There is a difference between a book of two hundred pages from the very beginning, and a book of two hundred pages which is the result of an original eight hundred pages. The six hundred are there. Only you don't see them.  --Elie Wiesel

I'm fifty pages from the end of my first pass of edits for KISS THE MORNING STAR (and six days away from my personal deadline for finishing said first pass), and I thought I'd give you a glimpse into why I haven't been posting very coherent blog posts lately.  I looked up at my screen, and that's really what it looked like:  four documents all competing for my attention on my little monitor, a sixteen-foot-long banner of colorful notes taking over my keyboard, plus the eight tabs of firefox, my itunes, and three more documents minimized at the bottom.  (Document titles:  KTMS August 2010, July 14 melanie thoughts, answering melanie3, Hoole more revision notes, Editing KtMS3, scraps, kerouac quotes and sources.  Tabs open on firefox:  not telling.  :P)

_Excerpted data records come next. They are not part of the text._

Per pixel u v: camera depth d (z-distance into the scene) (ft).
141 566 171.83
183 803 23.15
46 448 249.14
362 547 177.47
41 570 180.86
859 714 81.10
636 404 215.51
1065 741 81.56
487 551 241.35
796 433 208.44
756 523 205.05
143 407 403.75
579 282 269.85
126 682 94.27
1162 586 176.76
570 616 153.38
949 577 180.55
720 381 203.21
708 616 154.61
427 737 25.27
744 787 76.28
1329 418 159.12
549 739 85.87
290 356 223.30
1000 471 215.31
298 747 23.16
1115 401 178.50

This is exciting.  The yellow-highlighted notes on the document on the left of the side-by-side view (Editing KtMS3) are notes about scenes I've rewritten, progress I've made, additions, subtractions, successes, haphazard attempts, experiments, and in other words (as if that weren't enough words), STUFF I DID TO CHANGE THIS BOOK and, I hope, STUFF THAT MAKES IT BETTER. 

This next fifty pages, I'll admit, need the most work.  The world won't really end if I don't finish before school starts, but I know it would make me feel better overall.  I also know this is only the first pass--the first round of changes I've made for a real, live (and brilliant!) editor.  I know some of what I'm writing will never see the light of day, and in fact, some of it will never even make it through my next pass before going to Melanie. 

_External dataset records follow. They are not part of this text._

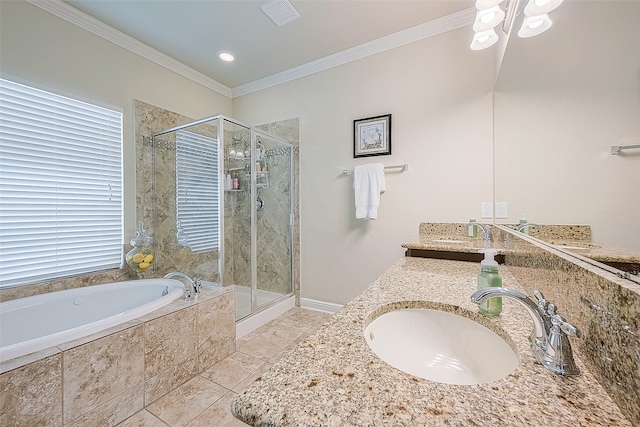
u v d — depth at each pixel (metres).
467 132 1.97
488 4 1.22
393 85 2.24
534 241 0.90
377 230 2.33
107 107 2.08
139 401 1.33
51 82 1.79
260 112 2.96
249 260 2.57
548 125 0.89
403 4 1.85
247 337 2.13
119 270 2.13
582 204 0.66
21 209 1.69
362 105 2.38
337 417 0.38
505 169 1.49
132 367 1.31
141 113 2.29
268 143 2.83
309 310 2.66
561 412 0.39
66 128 1.87
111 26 2.05
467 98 1.97
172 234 2.47
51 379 1.06
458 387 0.45
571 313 0.56
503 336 0.66
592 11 0.62
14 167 1.66
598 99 0.58
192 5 1.84
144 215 2.31
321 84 2.59
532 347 0.57
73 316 1.74
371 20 2.01
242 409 0.41
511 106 1.36
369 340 0.72
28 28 1.69
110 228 2.11
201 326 1.67
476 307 0.81
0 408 0.95
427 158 2.11
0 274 1.61
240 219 2.55
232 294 1.91
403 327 0.85
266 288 2.82
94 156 2.02
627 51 0.48
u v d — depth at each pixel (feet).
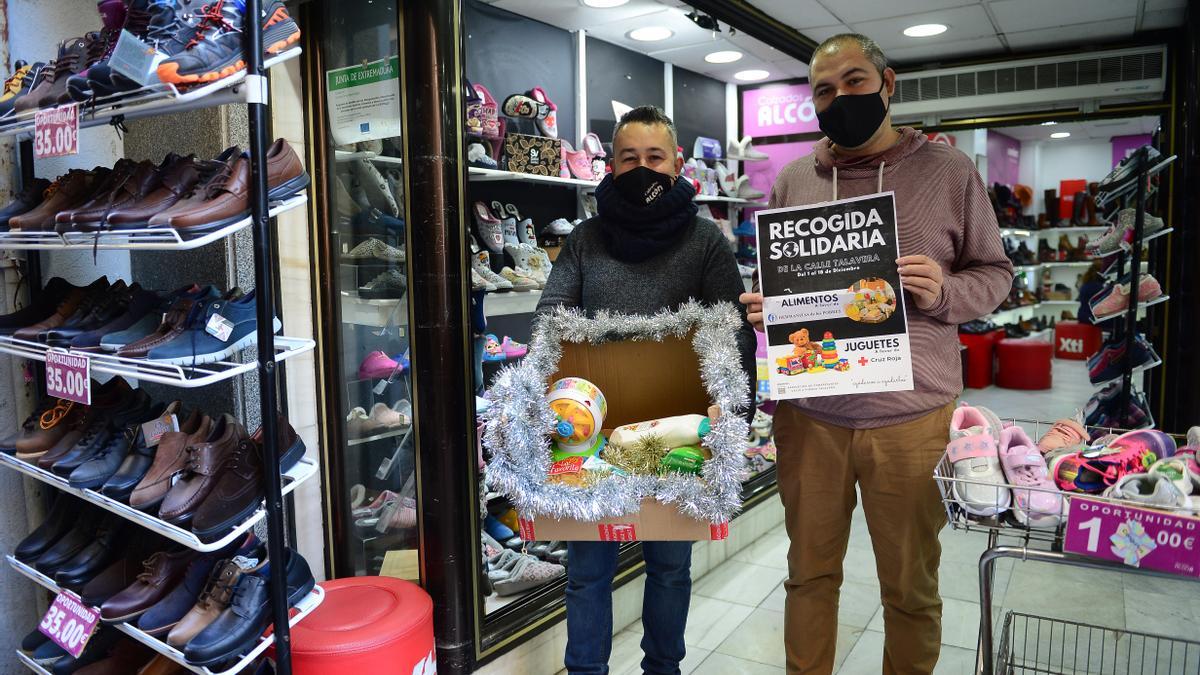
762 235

I've been approaching these edits with a very open mind, thinking of the whole book more from a "What if this would work?" or maybe a "Hey, maybe I should try that?" or possibly even a "Wouldn't it be sort of crazy if I went in this direction?" kind of mindset, knowing that if this doesn't work, or I really shouldn't have tried that, or yeah, this direction is really crazy and not in a good way...I can always go back a draft or two.  I have at least twenty to choose from, after all!

And now.  Yeah, you know it.  Back to work.


Lisa said...

Thank you for the glimpse into your process! I just began reading and red-inking my first draft yesterday. I have so far to go, but it felt great!

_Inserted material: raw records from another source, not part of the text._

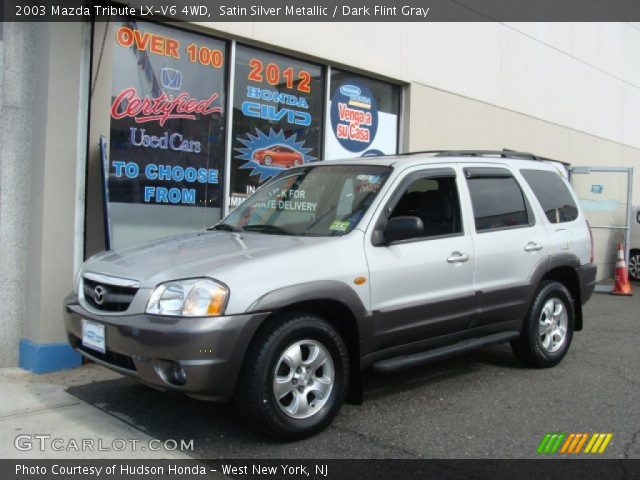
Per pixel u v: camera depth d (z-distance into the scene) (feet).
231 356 12.65
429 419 15.39
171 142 22.61
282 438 13.61
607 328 27.30
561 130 42.47
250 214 17.65
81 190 19.47
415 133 31.76
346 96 29.01
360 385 15.14
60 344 18.95
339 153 28.78
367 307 14.83
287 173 18.88
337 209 16.16
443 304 16.44
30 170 19.39
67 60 18.84
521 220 19.47
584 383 18.63
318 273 14.01
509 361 20.98
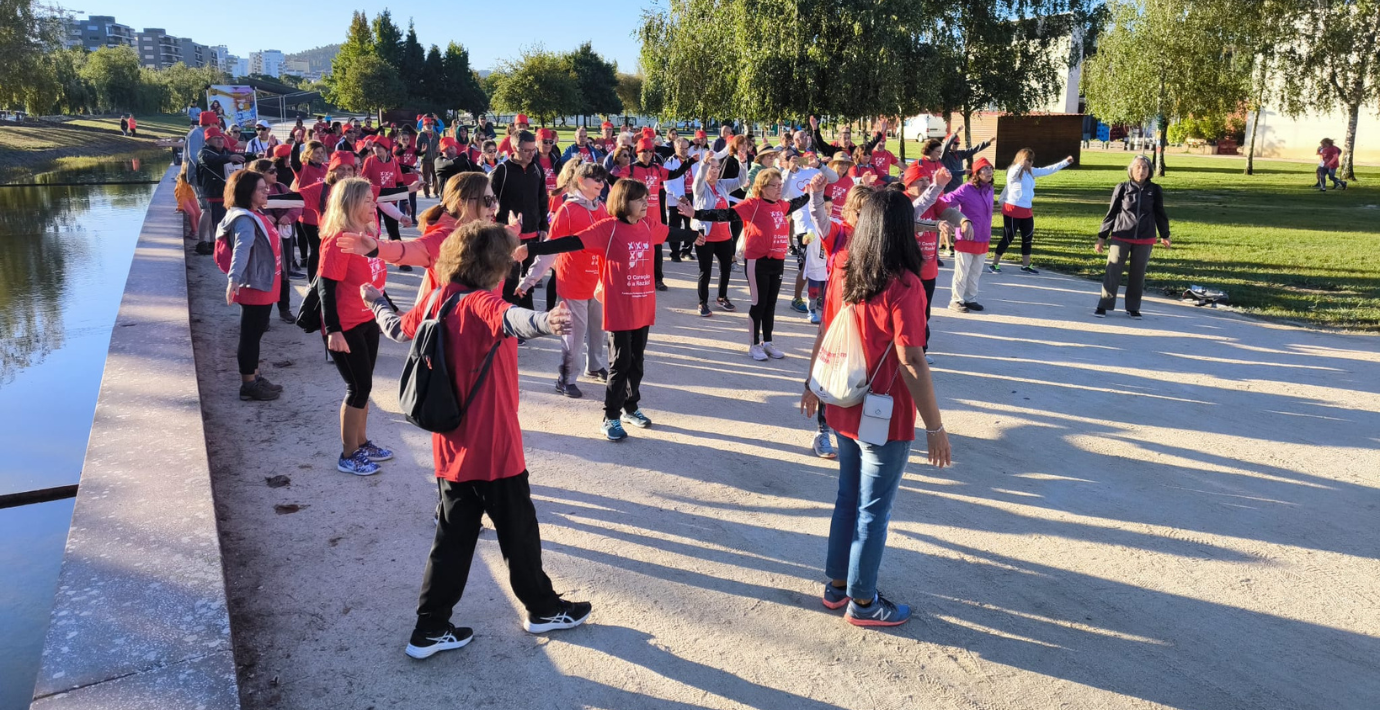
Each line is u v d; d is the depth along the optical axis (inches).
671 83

This post makes me feel all happy-nervous. I can't wait to see your finished novel.

cathellisen said...

Oh my!

Wow you are so thorough. And colourful.

Hahahaha just looking at that makes me feel guilty.

Well done on working so hard on your revisions, darling.

I'm pretty sure this book is going to be utterly fantastic and I CAN NOT wait to hold the real deal in my grubby mitts. :D

elissa said...

hahaha, Lisa, I'm not entirely sure you should use me as an example for process! My books tend to be...sort of sprawling (kind people like my agent say ambitious, but then she gives me hints about outlining, lol!)--and it seems like it takes me way more tries than some other writers to get it right. I do a lot of writing that, in the end, gets edited out. Still, I am learning, and I am reasonably certain that each revision thus far has actually improved the book, so I guess it will have to be good enough until I get better. :)

and cat, you do not even for a second need to feel guilty. your own edits are coming along beautifully; you're working in a much more graceful and lyrical way, I'm sure. all my color-coded cheat sheets are mainly because I'm too dumb to remember my brilliant ideas four seconds after I arrive at them! <3

loveable_homebody said...

I find it fascinating to know how people write and edit, so this was cool to see, but all the lines are your screen and paper look so intimidating! I'm also fascinated in writers' memories and organizational techniques.

This does seem very exciting indeed. You've clearly been working hard and making great progress!